The Big Tech giant was already subject to CFPB’s enforcement jurisdiction but has not been subject to its supervisory functions of financial institutions.

The regulator can supervise a range of financial firms to ensure protection with financial protection laws. Its supervision of nonbank entities covers areas like mortgages and payday lending, services to banks and credit unions, and ‘lagger players in particular markets’.

In response, Google has filed a lawsuit against the CFPB, accusing the regulator of government overreach and describing the supervision of its payments operation as ‘burdensome’, as reported by CNN.

The basis for the CFPB’s supervision of Google comes from consumer complaints about the company’ s error resolution and fraud prevention policies. It is important to note that these relate to a peer-to-peer payment product no longer available in the US, and the CFPB has not directly accused Google of any wrongdoing.

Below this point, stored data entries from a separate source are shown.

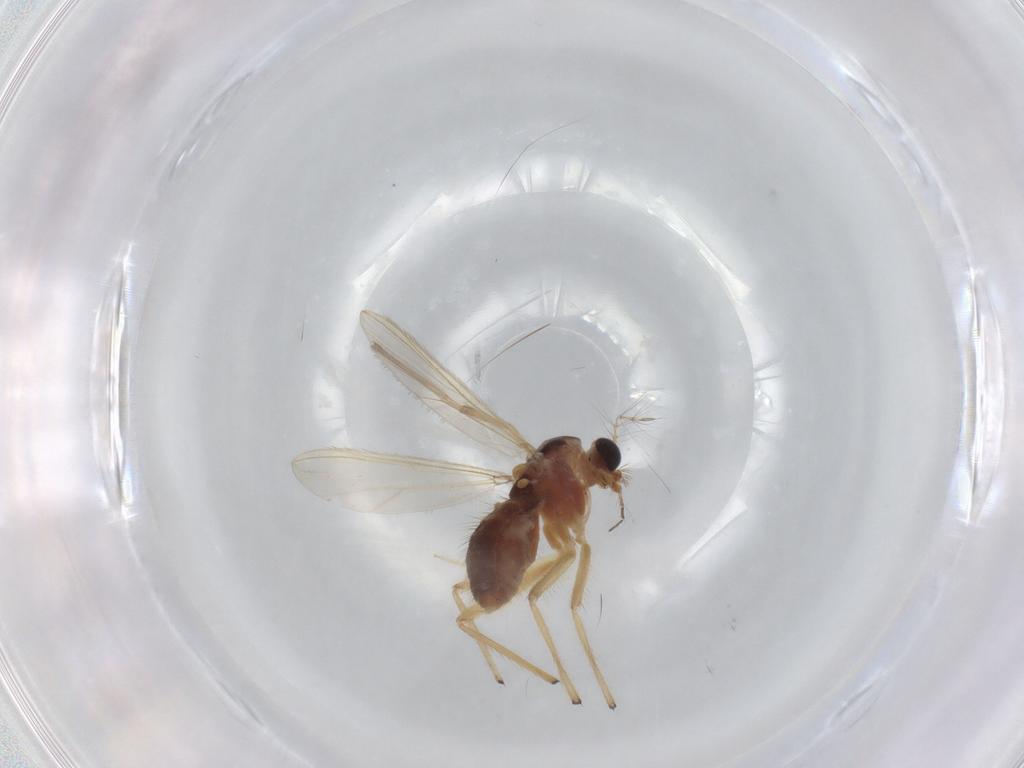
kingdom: Animalia
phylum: Arthropoda
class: Insecta
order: Diptera
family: Chironomidae
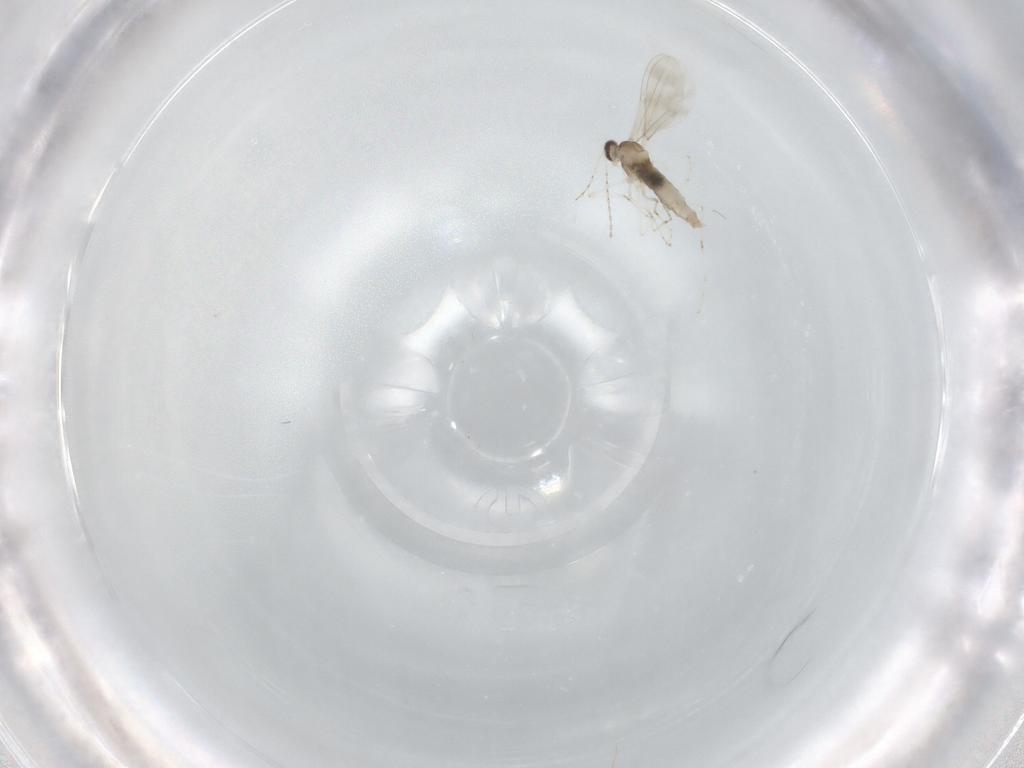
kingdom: Animalia
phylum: Arthropoda
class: Insecta
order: Diptera
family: Cecidomyiidae
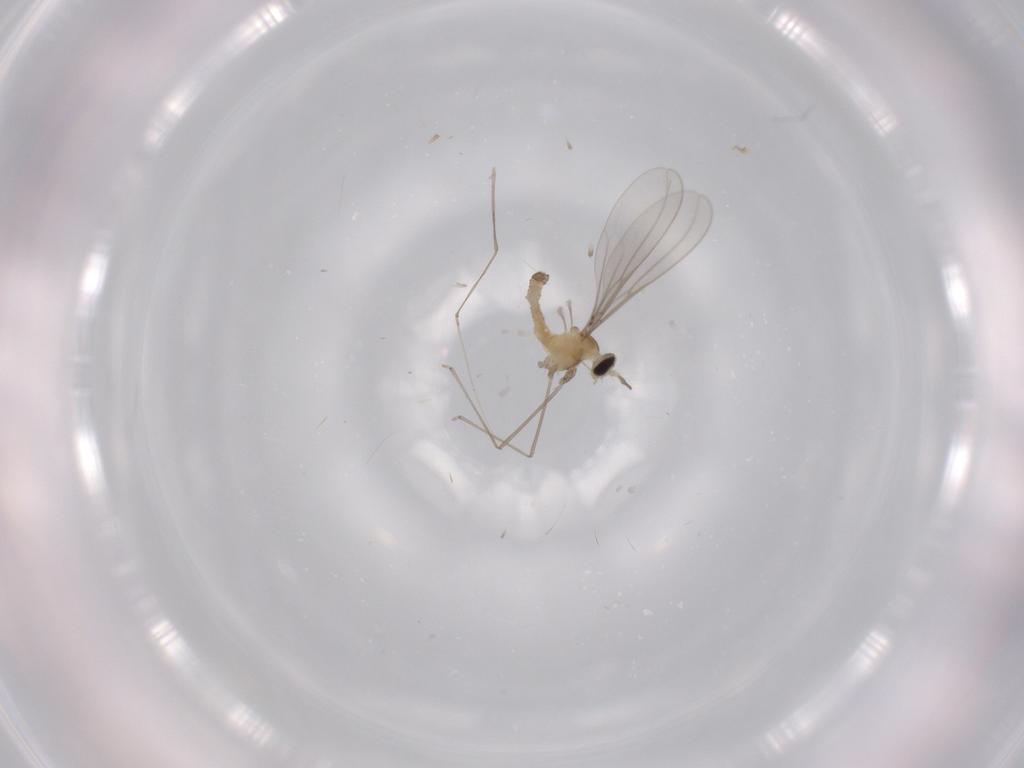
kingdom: Animalia
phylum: Arthropoda
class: Insecta
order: Diptera
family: Cecidomyiidae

“Importantly, the CFPB’s order does not constitute a finding that the entity has engaged in wrongdoing,” the regulator clarified. “The CFPB’s order does not require the CFPB to conduct a supervisory examination.”

Nonetheless, the firm remains committed to countering the CFPB’s supervisory efforts.

Jose Castaneda, a Google spokesperson, said: “This is a clear case of government overreach involving Google Pay peer-to-peer payments, which never raised risks and is no longer provided in the US, and we are challenging it in court.”